▸ Input material
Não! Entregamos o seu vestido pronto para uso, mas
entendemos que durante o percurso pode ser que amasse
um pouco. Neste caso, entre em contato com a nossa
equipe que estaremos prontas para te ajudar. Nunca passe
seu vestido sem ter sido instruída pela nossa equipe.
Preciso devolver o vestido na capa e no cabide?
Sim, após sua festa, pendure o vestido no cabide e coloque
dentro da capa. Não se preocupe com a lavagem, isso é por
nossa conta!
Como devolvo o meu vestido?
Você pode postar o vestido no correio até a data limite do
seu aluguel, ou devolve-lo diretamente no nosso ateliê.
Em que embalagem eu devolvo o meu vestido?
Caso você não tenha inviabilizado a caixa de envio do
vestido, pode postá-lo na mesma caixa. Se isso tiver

▸ Work order
A word-for-word transcription of the listing above is what the answer should contain.

▸ Answer to the problem
Não! Entregamos o seu vestido pronto para uso, mas
entendemos que durante o percurso pode ser que amasse
um pouco. Neste caso, entre em contato com a nossa
equipe que estaremos prontas para te ajudar. Nunca passe
seu vestido sem ter sido instruída pela nossa equipe.
Preciso devolver o vestido na capa e no cabide?
Sim, após sua festa, pendure o vestido no cabide e coloque
dentro da capa. Não se preocupe com a lavagem, isso é por
nossa conta!
Como devolvo o meu vestido?
Você pode postar o vestido no correio até a data limite do
seu aluguel, ou devolve-lo diretamente no nosso ateliê.
Em que embalagem eu devolvo o meu vestido?
Caso você não tenha inviabilizado a caixa de envio do
vestido, pode postá-lo na mesma caixa. Se isso tiver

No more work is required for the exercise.